The discussion turned to the concentration of capital in the AI sector, with Bonatsos describing a level of groupthink he had not witnessed in his 17 years in Silicon Valley. He noted that three-quarters of venture capital raised in the previous year flowed into just five companies. This environment has accelerated the pace for young founders, with Bonatsos observing that while a 22-year-old building in AI might receive a seed term sheet, a 19-year-old could already be presented with a Series A offer. However, Blume cautioned against using age as a definitive proxy for success, emphasising that intensity and adaptability are the true drivers of value.

On the topic of liquidity and market dynamics, the panel addressed concerns that SpaceX’s massive valuation could absorb too much public market capital. Stavropoulos argued that, similar to the Google IPO in the early 2000s, such events ultimately bring more participants into the market rather than restricting it. Blume added that SpaceX is a unique entity that captures widespread imagination, generating interest that compensates for any potential diversion of capital from longer-tail software investments.

The conversation also highlighted significant concerns regarding financial reporting standards. Blume and Bonatsos critiqued liberal accounting practices surrounding annual recurring revenue, noting that new pricing models such as token-based billing allow companies to express numbers that may not reflect actual truth. Bonatsos shared an anecdote of a founder inflating ARR figures due to a single campaign spike, warning that while such practices may serve marketing purposes, they distort capital allocation decisions for sophisticated investors.

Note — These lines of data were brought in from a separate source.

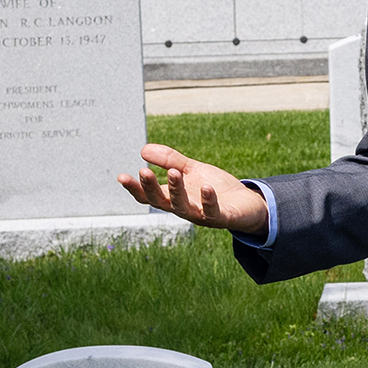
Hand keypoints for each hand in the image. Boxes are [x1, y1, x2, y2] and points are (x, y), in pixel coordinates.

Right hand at [120, 144, 268, 234]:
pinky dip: (209, 201)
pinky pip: (213, 212)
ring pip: (183, 208)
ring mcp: (201, 215)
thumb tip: (143, 149)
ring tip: (174, 172)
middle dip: (152, 188)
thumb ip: (170, 161)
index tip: (121, 176)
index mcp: (174, 197)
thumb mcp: (191, 170)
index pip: (149, 196)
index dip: (135, 188)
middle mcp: (184, 209)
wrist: (246, 203)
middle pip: (162, 202)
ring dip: (177, 191)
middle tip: (143, 171)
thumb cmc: (215, 188)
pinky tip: (206, 188)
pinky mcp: (222, 218)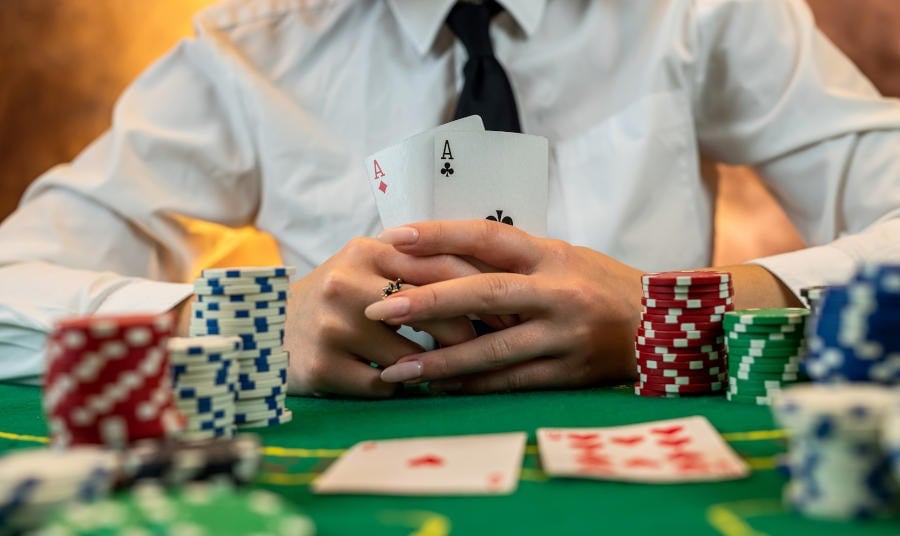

Looking beyond the current AI boom, the VCs identified specific areas with substantial future opportunity. Bonatsos pointed to a resurgence in consumer internet investing, particularly in consumer fintech, describing it as a white space that has been largely neglected by firms focusing on AI. Blume highlighted the interaction of AI with the physical world, specifically robotics, as a significant opportunity over the next decade, suggesting that the scale of this market is orders of magnitude larger than current workflow automation trends.